In May 2016, Akari Therapeutics was granted an Orphan Drug Designation by the FDA for its lead clinical product, Coversin, for the treatment of Guillain-Barré Syndrome (GBS). According to the National Institutes of Health, GBS is a disorder in which the body’s immune system attacks part of the peripheral nervous system. In September 2016, the company was granted another Orphan Drug Designation by the FDA for Coversin for the treatment of paroxysmal nocturnal hemoglobinuria (PNH), an ultra-rare, life-threatening and debilitating disease of the blood.
Also in May 2016, the company received a positive opinion for Orphan Drug Designation for Coversin in the EU for Guillain-Barré Syndrome—and two months later, received another positive opinion for Coversin in the EU for PNH. These opinions were issued by the European Medicines Agency Committee for Orphan Medicinal Products. The opinions are then submitted to the European Commission for decision.

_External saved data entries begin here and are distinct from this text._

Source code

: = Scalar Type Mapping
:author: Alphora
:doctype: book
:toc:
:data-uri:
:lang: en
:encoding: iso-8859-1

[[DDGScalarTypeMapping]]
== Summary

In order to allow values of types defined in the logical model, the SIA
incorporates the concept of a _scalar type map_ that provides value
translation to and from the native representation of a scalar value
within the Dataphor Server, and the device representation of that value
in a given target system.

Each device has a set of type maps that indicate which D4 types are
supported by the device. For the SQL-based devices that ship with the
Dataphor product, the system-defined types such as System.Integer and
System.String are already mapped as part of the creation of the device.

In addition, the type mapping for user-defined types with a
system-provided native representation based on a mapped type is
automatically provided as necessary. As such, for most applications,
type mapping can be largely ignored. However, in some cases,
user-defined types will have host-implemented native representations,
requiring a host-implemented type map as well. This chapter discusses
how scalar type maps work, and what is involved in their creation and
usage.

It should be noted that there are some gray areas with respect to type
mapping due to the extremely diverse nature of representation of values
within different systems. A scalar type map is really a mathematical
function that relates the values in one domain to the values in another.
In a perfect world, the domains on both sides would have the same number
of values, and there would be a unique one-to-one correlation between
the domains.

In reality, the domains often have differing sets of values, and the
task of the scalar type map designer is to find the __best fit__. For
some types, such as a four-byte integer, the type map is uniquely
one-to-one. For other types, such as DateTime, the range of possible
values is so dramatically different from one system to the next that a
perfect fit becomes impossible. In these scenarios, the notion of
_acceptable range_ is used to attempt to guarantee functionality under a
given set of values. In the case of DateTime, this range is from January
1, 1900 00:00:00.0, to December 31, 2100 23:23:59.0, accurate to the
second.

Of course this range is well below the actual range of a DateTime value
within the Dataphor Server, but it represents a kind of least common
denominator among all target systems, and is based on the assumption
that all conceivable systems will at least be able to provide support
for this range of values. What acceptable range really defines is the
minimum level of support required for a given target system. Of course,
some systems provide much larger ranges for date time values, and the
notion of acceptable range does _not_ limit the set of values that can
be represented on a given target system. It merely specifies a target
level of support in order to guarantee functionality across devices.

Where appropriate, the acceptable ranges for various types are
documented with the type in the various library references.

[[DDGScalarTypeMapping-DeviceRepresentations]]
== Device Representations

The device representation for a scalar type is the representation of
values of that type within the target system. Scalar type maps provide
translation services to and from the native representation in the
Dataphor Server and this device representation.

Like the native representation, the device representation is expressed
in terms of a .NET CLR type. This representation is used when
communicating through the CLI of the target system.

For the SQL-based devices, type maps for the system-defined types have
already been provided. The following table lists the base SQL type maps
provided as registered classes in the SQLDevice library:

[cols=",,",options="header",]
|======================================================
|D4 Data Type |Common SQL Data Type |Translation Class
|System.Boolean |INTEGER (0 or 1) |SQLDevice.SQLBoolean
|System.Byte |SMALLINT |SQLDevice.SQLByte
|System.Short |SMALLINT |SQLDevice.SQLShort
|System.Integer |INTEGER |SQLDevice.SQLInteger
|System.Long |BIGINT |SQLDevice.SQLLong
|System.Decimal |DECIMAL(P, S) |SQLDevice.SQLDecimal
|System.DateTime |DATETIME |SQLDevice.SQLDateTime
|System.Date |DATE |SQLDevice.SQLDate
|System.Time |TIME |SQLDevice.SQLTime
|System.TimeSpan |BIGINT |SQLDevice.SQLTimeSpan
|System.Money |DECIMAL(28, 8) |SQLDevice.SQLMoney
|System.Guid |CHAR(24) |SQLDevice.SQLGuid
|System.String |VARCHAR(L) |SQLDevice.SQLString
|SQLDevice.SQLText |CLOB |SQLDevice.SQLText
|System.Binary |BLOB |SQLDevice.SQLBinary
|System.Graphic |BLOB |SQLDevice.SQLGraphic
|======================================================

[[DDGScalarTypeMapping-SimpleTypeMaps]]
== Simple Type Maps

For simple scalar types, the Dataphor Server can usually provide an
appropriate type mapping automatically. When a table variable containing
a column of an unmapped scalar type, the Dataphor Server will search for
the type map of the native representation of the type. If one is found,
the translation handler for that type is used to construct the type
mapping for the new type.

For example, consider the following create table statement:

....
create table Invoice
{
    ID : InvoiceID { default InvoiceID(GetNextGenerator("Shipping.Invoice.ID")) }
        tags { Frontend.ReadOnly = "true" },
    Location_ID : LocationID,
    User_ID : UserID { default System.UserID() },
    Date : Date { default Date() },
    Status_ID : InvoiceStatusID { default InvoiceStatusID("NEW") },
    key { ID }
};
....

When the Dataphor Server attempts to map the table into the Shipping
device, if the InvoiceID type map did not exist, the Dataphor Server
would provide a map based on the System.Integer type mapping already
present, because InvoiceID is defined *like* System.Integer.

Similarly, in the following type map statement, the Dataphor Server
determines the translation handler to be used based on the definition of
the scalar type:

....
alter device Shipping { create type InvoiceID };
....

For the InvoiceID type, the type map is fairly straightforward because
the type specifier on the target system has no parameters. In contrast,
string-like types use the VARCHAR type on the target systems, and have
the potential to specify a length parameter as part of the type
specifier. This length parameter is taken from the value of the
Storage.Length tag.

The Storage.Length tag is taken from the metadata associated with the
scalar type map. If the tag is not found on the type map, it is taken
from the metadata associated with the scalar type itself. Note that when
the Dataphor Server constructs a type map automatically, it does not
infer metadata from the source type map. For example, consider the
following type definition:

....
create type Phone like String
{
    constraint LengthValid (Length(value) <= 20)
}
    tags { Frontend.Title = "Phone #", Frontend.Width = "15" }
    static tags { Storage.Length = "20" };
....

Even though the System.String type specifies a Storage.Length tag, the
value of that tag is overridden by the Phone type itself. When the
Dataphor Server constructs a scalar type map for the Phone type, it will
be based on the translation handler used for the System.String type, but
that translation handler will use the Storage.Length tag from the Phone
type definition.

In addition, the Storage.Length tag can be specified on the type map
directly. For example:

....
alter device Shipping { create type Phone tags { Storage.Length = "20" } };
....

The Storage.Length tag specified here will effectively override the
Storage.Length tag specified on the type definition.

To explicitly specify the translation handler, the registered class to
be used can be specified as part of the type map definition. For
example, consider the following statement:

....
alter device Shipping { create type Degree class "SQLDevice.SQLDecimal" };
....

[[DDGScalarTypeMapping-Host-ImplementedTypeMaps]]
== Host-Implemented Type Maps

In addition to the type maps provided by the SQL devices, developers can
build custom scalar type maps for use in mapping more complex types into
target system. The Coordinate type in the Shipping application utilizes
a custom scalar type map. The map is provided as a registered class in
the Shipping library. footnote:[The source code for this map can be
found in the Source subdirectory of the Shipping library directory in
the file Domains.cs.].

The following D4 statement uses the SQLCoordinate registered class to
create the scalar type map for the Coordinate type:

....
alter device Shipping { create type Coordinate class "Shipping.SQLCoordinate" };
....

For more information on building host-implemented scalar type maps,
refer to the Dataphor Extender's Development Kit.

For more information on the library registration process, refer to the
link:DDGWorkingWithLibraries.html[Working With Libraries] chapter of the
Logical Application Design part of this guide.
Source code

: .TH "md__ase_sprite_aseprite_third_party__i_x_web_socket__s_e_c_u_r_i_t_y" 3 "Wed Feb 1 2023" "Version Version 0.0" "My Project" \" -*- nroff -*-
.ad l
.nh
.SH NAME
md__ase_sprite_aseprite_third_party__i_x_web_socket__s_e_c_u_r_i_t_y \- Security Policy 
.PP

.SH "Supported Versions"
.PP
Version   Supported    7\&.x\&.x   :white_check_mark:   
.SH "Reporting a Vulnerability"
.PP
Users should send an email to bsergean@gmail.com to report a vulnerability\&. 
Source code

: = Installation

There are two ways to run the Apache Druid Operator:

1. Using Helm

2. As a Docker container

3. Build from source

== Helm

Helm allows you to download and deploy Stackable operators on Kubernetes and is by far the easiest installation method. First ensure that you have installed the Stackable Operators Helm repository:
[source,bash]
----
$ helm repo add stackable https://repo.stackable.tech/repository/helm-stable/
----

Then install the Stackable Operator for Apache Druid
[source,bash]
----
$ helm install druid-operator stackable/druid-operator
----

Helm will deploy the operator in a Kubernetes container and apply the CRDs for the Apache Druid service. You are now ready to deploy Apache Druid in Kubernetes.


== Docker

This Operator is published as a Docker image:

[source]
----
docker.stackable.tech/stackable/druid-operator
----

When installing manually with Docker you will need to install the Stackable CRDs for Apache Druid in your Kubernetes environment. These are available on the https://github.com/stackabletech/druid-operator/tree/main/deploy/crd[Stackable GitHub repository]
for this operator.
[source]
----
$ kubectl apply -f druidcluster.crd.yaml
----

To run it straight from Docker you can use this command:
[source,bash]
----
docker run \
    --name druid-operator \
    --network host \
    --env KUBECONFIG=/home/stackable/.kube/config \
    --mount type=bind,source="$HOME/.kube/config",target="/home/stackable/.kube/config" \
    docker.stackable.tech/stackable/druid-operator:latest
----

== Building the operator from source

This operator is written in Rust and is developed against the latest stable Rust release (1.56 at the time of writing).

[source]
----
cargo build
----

Coversin is designed to inhibit the action of the protein C5 and ecosanoid LTB4, molecules that play key roles in a component of the immune system called the complement system and in the inflammatory system. Ordinarily, the complement system helps disable and clear out foreign invaders and unwanted cells, but when C5’s variants are produced in unregulated numbers, the result can trigger life-threatening inflammatory and autoimmune conditions, such as GBS and PNH. Further, LTB4 attracts white blood cells (neutrophils) to the area of inflammation, increasing the inflammatory reaction. Coversin has shown promise as a combination C5 and LTB4 inhibitor.
“We look forward to potentially helping those groups of patients who may benefit from Coversin and the orphan program is an important component to bringing these therapeutics through clinical trials,” adds Roshwalb.